- _Directions_: Your task is to copy each line of the material that holds the word "useRef".

::::

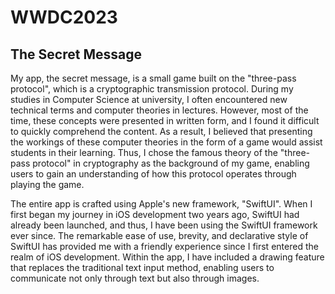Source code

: # WWDC2023 
## The Secret Message

My app, the secret message, is a small game built on the "three-pass protocol", which is a cryptographic transmission protocol. During my studies in Computer Science at university, I often encountered new technical terms and computer theories in lectures. However, most of the time, these concepts were presented in written form, and I found it difficult to quickly comprehend the content. As a result, I believed that presenting the workings of these computer theories in the form of a game would assist students in their learning. Thus, I chose the famous theory of the "three-pass protocol" in cryptography as the background of my game, enabling users to gain an understanding of how this protocol operates through playing the game.

The entire app is crafted using Apple's new framework, "SwiftUI". When I first began my journey in iOS development two years ago, SwiftUI had already been launched, and thus, I have been using the SwiftUI framework ever since. The remarkable ease of use, brevity, and declarative style of SwiftUI has provided me with a friendly experience since I first entered the realm of iOS development. Within the app, I have included a drawing feature that replaces the traditional text input method, enabling users to communicate not only through text but also through images.

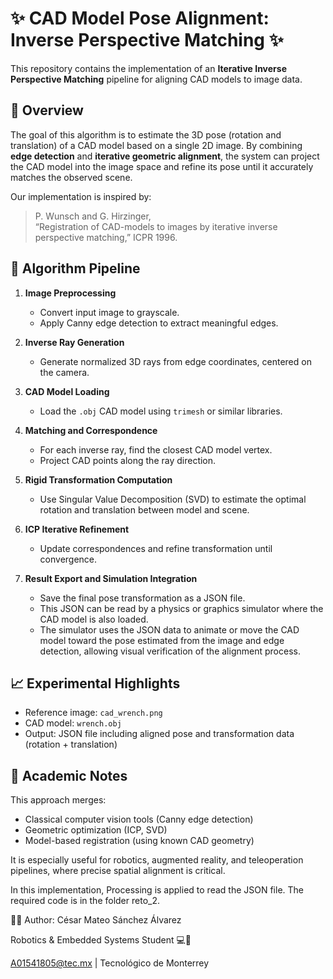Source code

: # ✨ CAD Model Pose Alignment: Inverse Perspective Matching ✨

This repository contains the implementation of an **Iterative Inverse Perspective Matching** pipeline for aligning CAD models to image data.

## 🌟 Overview

The goal of this algorithm is to estimate the 3D pose (rotation and translation) of a CAD model based on a single 2D image. By combining **edge detection** and **iterative geometric alignment**, the system can project the CAD model into the image space and refine its pose until it accurately matches the observed scene.

Our implementation is inspired by:
> P. Wunsch and G. Hirzinger,  
 “Registration of CAD-models to images by iterative inverse perspective matching,” ICPR 1996.

## 🔧 Algorithm Pipeline

1. **Image Preprocessing**  
   - Convert input image to grayscale.  
   - Apply Canny edge detection to extract meaningful edges.

2. **Inverse Ray Generation**  
   - Generate normalized 3D rays from edge coordinates, centered on the camera.

3. **CAD Model Loading**  
   - Load the `.obj` CAD model using `trimesh` or similar libraries.

4. **Matching and Correspondence**  
   - For each inverse ray, find the closest CAD model vertex.  
   - Project CAD points along the ray direction.

5. **Rigid Transformation Computation**  
   - Use Singular Value Decomposition (SVD) to estimate the optimal rotation and translation between model and scene.

6. **ICP Iterative Refinement**  
   - Update correspondences and refine transformation until convergence.

7. **Result Export and Simulation Integration**  
   - Save the final pose transformation as a JSON file.  
   - This JSON can be read by a physics or graphics simulator where the CAD model is also loaded.  
   - The simulator uses the JSON data to animate or move the CAD model toward the pose estimated from the image and edge detection, allowing visual verification of the alignment process.


## 📈 Experimental Highlights

- Reference image: `cad_wrench.png`  
- CAD model: `wrench.obj`  
- Output: JSON file including aligned pose and transformation data (rotation + translation)

## 💬 Academic Notes

This approach merges:
- Classical computer vision tools (Canny edge detection)  
- Geometric optimization (ICP, SVD)  
- Model-based registration (using known CAD geometry)

It is especially useful for robotics, augmented reality, and teleoperation pipelines, where precise spatial alignment is critical.

In this implementation, Processing is applied to read the JSON file. The required code is in the folder reto_2.

👩‍💻 Author: César Mateo Sánchez Álvarez

Robotics & Embedded Systems Student 💻🤖

A01541805@tec.mx | Tecnológico de Monterrey
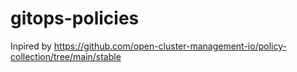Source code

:# gitops-policies
Inpired by https://github.com/open-cluster-management-io/policy-collection/tree/main/stable
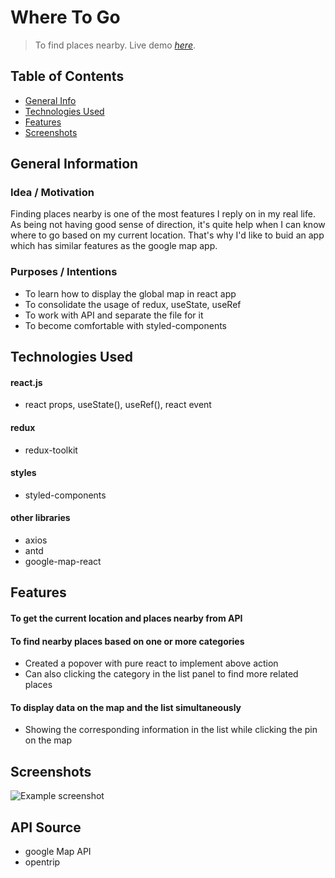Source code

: # Where To Go
> To find places nearby.
> Live demo [_here_](https://mystifying-bell-0b2b31.netlify.app).

## Table of Contents
* [General Info](#general-information)
* [Technologies Used](#technologies-used)
* [Features](#features)
* [Screenshots](#screenshots)


## General Information

### Idea / Motivation
Finding places nearby is one of the most features I reply on in my real life.
As being not having good sense of direction, it's quite help when I can know where to go based on my current location.
That's why I'd like to buid an app which has similar features as the google map app.

### Purposes / Intentions
- To learn how to display the global map in react app
- To consolidate the usage of redux, useState, useRef
- To work with API and separate the file for it
- To become comfortable with styled-components

	
## Technologies Used

#### react.js
- react props, useState(), useRef(), react event

#### redux
- redux-toolkit

#### styles
- styled-components

#### other libraries
- axios
- antd
- google-map-react


## Features
#### To get the current location and places nearby from API
#### To find nearby places based on one or more categories
- Created a popover with pure react to implement above action
- Can also clicking the category in the list panel to find more related places
#### To display data on the map and the list simultaneously
- Showing the corresponding information in the list while clicking the pin on the map

<!-- 
#### others
- To display progress icon while fetching data
-->
## Screenshots
![Example screenshot](./img/screenshot.png)

## API Source
- google Map API
- opentrip


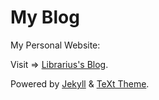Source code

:# My Blog

My Personal Website:

Visit => [Librarius's Blog](https://lloyar.github.io).

Powered by [Jekyll](http://jekyllrb.com/) & [TeXt Theme](https://github.com/kitian616/jekyll-TeXt-theme).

::::

- _Your response_:
- To consolidate the usage of redux, useState, useRef
- react props, useState(), useRef(), react event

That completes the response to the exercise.